- Description of the task:
Copy each line in the data below that contains the word "assign".

- Material provided:
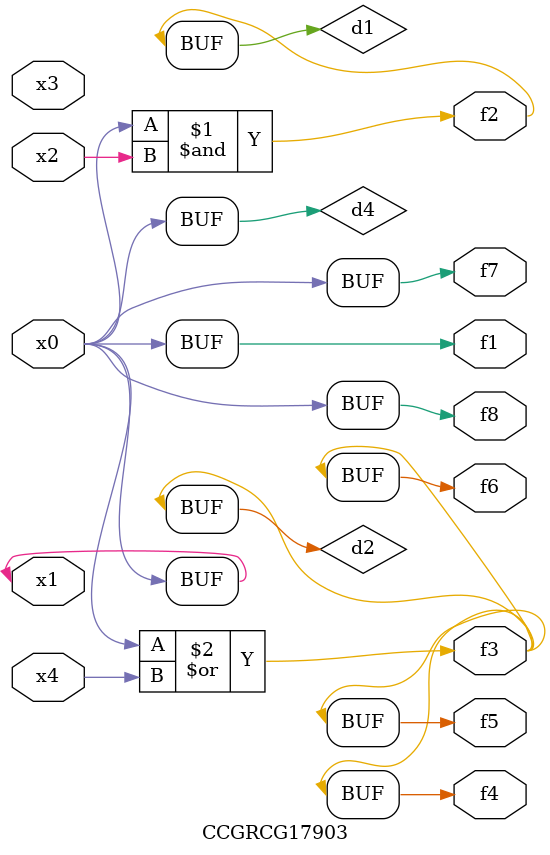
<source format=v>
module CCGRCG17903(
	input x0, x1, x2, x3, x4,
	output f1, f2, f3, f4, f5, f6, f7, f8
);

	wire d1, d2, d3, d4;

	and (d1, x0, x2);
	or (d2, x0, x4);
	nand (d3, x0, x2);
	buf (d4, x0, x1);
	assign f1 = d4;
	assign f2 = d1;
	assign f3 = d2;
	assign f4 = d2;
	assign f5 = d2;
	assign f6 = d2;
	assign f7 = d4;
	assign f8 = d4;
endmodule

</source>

...

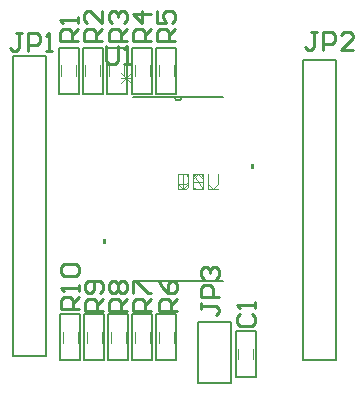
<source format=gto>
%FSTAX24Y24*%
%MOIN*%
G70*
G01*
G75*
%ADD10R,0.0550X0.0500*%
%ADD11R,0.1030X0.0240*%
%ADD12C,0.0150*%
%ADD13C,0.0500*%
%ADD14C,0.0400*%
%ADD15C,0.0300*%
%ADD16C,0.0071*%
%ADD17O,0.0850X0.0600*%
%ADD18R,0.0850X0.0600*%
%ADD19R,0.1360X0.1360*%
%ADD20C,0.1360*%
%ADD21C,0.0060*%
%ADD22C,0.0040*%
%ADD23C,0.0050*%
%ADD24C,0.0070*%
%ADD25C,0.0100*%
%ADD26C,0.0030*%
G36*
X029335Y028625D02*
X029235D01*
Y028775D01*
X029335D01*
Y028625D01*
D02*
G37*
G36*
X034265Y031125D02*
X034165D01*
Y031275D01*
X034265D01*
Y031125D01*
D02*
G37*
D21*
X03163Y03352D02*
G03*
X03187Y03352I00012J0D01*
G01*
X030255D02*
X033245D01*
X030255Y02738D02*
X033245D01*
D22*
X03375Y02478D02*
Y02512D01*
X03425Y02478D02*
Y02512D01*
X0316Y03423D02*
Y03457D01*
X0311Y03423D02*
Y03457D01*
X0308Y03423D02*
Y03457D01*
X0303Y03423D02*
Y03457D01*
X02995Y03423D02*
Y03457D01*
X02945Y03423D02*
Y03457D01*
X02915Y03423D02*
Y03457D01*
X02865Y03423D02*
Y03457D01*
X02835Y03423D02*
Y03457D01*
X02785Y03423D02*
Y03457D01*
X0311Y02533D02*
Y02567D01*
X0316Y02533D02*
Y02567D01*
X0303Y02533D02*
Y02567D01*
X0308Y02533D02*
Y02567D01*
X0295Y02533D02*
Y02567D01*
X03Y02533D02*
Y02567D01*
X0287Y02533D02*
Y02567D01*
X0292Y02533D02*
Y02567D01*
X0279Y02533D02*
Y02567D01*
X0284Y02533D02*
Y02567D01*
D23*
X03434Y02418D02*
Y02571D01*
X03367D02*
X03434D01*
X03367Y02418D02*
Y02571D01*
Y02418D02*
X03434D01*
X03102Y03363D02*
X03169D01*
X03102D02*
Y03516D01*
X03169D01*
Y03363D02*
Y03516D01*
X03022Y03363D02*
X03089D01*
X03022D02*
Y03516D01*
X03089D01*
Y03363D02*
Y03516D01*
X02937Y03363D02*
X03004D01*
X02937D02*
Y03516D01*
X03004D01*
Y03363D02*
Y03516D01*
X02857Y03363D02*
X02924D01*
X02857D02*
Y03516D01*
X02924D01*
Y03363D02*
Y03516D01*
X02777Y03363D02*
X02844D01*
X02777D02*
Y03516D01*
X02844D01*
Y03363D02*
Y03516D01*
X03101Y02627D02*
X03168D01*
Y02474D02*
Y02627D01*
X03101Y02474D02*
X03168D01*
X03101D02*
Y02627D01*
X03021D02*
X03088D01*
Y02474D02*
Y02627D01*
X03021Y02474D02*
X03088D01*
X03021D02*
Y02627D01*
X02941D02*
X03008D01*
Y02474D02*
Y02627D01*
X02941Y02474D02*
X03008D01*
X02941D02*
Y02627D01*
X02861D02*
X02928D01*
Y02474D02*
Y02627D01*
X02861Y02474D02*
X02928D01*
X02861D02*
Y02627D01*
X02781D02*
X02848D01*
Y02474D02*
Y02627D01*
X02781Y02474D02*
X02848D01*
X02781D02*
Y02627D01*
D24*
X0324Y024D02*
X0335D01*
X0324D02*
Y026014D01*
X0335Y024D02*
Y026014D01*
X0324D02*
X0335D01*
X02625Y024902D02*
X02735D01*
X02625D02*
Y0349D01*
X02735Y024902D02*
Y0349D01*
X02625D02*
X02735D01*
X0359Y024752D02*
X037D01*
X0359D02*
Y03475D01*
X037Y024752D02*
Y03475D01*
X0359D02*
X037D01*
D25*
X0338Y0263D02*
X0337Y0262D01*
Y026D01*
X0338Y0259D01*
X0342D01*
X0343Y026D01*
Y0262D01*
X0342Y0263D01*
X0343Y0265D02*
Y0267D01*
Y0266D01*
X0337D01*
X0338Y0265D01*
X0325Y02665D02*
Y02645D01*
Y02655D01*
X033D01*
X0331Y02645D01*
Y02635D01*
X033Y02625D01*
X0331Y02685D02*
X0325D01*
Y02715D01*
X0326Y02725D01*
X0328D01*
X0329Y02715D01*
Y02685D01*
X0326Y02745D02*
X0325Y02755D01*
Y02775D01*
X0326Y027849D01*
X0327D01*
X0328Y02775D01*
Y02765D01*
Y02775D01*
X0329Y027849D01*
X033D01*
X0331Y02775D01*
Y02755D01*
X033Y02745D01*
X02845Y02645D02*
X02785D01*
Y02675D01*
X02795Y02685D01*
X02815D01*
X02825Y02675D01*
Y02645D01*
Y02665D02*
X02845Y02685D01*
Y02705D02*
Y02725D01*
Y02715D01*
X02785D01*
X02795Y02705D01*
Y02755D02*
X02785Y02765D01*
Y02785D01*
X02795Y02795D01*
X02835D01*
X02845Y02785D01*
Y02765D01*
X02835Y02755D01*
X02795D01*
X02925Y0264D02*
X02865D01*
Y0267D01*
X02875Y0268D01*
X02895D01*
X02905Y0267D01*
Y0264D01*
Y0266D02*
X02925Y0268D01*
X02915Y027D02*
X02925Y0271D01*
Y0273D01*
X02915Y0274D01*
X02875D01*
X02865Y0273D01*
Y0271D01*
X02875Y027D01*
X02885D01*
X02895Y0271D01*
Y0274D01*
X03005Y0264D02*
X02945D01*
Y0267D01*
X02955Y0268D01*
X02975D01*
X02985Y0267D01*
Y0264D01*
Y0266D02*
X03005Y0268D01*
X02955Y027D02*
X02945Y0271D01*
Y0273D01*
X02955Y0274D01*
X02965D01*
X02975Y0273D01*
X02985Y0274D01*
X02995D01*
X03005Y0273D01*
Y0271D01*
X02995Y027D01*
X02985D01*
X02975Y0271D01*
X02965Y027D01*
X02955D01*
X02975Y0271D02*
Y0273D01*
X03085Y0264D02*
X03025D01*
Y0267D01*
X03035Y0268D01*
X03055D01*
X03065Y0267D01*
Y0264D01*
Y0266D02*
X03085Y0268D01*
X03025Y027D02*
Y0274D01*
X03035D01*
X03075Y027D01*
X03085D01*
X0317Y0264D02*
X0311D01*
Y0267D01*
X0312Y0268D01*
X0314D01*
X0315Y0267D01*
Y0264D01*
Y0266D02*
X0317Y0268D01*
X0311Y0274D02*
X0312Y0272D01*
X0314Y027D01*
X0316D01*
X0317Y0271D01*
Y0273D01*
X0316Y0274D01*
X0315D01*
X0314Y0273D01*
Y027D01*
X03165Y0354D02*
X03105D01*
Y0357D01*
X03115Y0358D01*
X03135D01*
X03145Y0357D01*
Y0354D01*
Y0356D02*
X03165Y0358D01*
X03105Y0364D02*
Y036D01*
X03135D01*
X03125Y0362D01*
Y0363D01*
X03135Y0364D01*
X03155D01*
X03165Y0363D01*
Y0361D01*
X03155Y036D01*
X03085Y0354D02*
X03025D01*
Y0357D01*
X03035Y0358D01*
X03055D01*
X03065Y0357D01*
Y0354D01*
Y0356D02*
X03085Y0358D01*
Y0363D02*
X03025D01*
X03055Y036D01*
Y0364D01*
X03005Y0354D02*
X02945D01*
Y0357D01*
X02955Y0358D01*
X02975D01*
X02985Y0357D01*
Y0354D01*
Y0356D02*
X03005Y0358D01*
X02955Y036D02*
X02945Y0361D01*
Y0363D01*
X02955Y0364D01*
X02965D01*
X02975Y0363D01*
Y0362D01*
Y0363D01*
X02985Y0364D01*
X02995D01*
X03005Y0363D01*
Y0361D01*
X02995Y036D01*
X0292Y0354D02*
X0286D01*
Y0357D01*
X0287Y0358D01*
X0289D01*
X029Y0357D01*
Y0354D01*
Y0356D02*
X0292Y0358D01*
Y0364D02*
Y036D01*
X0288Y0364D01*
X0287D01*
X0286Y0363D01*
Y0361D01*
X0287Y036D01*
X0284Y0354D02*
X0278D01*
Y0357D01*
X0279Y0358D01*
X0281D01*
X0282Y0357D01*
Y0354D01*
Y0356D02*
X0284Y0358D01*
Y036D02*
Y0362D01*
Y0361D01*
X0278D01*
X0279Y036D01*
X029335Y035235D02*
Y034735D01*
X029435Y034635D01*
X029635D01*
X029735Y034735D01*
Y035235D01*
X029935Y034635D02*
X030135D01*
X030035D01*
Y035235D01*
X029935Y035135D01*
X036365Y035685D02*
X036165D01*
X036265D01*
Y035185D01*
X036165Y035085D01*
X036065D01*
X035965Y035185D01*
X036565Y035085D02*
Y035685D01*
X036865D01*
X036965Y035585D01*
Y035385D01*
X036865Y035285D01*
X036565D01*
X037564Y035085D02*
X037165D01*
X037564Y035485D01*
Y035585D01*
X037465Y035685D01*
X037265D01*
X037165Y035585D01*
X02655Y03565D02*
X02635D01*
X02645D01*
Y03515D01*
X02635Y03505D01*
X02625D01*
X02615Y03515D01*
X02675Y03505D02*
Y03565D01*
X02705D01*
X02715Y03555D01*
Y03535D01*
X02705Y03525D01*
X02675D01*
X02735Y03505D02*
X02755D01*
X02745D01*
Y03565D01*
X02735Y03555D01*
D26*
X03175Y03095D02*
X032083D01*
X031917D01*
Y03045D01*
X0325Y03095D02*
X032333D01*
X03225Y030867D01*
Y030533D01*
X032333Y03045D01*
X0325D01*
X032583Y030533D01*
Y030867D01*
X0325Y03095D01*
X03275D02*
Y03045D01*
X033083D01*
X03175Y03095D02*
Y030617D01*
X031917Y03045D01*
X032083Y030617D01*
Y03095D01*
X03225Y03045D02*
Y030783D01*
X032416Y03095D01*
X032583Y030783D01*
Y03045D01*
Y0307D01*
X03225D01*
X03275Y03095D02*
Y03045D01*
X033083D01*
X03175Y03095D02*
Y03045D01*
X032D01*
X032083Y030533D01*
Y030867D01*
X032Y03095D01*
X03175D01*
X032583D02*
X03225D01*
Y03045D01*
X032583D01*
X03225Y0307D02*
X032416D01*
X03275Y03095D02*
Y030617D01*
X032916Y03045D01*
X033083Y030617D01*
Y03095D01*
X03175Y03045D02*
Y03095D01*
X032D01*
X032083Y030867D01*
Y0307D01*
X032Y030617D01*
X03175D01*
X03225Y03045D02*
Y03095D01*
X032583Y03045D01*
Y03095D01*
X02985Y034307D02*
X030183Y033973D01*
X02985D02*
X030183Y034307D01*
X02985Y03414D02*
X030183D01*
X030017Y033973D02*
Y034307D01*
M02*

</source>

- Your response:
	assign f1 = d4;
	assign f2 = d1;
	assign f3 = d2;
	assign f4 = d2;
	assign f5 = d2;
	assign f6 = d2;
	assign f7 = d4;
	assign f8 = d4;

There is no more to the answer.